Hayatlı Dindarlık

Hayatlı Dindarlık

Dindar birey, inandığı dinden yararlanarak dünya görüşünü oluşturur. Artık, sistemli, tutarlı, bütünlüklü bir üst bakış oluşturmuş olur. Hayatının bütün safhalarında tutum ve davranışlarını, bu üst bakışın öngördüğü şekilde belirlemeye çalışır. Günlük hayatında karşılaştığı her tekil olay ve olgu karşısında nasıl bir tutum takınıp hangi davranış kalıbını ortaya koyacağını bu üst bakış doğrultusunda, dünya görüşü çerçevesinde oluşturur. Dindarlığının öngördüğü biçimde veya onunla çelişmemeye özen göstererek tavır alır ve davranır. Haliyle, onun hayatı bütünüyle onun dindarlığının izlerini ve rengini taşır, kokusunu verir. Hayatına bakarak, onun dindarlık anlayışını herkes rahatlıkla keşfedebilir.

Tahkîkî (anlamlandırılmış bilgi ve bilince dayalı) imandan beslenen böylesi bir dindarlığın hayata yansımasında, bölük pörçüklük, karmakarışıklık, tenakuzlar, tutarsızlıklar gibi hastalıklı hâller kolay kolay görülmez. Dindarlık, onun için bir aksesuar değil bir yaşama tarzıdır; birilerine görünme meselesi değil, bir “var olma” meselesidir.  “Olma” yönünde köklü bir tercihte bulunma işidir. Böyle dindarın hayatını izleyenler, görünürlüğüyle çelişen aldatıcı bir unsurun onun hayatında olabileceğine ihtimal veremezler, ona içtenlikle güven duyarlar. Çünkü, söyledikleriyle yaptıkları, özüyle sözü uyumludur. Mevlana’dan ilhamla şöyle diyebiliriz: O, “olduğu gibi görünür, göründüğü gibi olur.”  O, “Yapmadıklarınızı niçin söylersiniz?” şeklindeki ilahî uyarının bilincindedir (Saf suresi, 61:2); bu konuda özenlidir.

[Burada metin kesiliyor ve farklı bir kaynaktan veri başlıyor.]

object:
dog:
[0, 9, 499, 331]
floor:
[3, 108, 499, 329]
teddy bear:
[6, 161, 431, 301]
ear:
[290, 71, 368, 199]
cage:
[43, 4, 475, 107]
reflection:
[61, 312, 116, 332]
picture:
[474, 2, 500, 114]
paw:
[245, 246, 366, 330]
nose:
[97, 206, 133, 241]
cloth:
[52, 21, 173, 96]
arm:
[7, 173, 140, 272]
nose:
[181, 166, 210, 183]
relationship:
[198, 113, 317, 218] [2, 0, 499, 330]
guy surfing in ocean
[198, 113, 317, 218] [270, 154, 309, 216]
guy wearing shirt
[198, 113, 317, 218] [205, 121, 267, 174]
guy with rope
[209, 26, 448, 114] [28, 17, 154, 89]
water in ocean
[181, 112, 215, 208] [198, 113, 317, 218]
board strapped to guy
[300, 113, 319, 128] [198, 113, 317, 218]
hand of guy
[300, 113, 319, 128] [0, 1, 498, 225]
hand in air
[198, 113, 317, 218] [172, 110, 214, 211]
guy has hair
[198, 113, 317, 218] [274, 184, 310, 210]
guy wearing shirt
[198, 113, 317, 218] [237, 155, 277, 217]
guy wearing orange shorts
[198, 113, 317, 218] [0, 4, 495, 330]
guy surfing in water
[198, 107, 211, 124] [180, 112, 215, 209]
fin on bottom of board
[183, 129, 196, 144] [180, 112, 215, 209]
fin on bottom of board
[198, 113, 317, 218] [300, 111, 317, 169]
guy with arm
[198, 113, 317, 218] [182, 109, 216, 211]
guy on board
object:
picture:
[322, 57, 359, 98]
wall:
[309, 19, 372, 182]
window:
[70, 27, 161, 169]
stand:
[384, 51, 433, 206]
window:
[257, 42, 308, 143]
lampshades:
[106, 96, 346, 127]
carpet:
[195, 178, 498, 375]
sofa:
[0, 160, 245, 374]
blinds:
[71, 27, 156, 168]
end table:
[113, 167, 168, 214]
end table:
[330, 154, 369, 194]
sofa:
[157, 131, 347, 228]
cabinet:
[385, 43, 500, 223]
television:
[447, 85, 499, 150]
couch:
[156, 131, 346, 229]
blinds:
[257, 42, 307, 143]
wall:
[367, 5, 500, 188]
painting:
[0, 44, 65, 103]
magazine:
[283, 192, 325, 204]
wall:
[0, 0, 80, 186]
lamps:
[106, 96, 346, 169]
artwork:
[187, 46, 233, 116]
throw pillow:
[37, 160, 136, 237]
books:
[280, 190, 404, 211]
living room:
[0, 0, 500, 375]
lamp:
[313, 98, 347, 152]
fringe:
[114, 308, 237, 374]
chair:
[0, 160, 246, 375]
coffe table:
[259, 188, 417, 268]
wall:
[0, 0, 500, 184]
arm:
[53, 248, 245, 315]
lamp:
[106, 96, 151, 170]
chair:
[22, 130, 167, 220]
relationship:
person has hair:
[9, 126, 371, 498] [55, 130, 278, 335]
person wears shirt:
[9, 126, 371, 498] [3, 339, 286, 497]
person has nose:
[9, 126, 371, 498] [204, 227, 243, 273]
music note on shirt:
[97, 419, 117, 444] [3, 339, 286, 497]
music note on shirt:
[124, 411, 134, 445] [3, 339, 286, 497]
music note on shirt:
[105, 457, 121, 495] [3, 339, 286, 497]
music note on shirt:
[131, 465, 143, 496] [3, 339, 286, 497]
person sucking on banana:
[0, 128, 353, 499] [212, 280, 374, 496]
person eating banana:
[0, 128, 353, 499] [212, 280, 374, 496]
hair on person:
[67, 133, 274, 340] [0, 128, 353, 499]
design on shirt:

Hayatla bütünleşen dindarlık, bireyi besleyip insani yetilerini geliştirmektedir. Böylesi dindarlık edinen birey, dindarlık kalitesi oranında kaliteli ve güçlü olabilir. O oranda, varlık dünyasını ve hayatı doğru anlamlandırıp kaliteli bir hayat inşa edebilir. Dolayısıyla bu dindarlık, Kur’an’ın ifadesiyle, “insana hayat verir” (Enfal suresi, 8:24); hayat karartmaz. İnsana, “Oh be! Dünya varmış !” dedirtir. Çünkü bu bilinçli dindarlık, hayatta aklı selim sahibi olarak doğru adımlar atma, alana döşenmiş mayınlara basmadan yol alma, hendeklere yuvarlanmadan, kayalara toslamadan yürüme imkânı sağlar. Hayatta karşılaşılan sorunlara sağlıklı yaklaşıp çözüm üretme,  ortaya çıkan zor durumlarla sühuletle baş etme gücünü sağlar. Böylece, ahiret hayatının güzelliğini de üretir.

Ramazan, Müslüman’ın bütün organlarına gerçek orucu tutturmak suretiyle kendi kendini eğiterek bütün  kirlerden arındırıp geliştireceği bereketli bir aydır. Bu bilinçle hayatlı dindarlık edinmek ümidiyle hayırlı ramazanlar!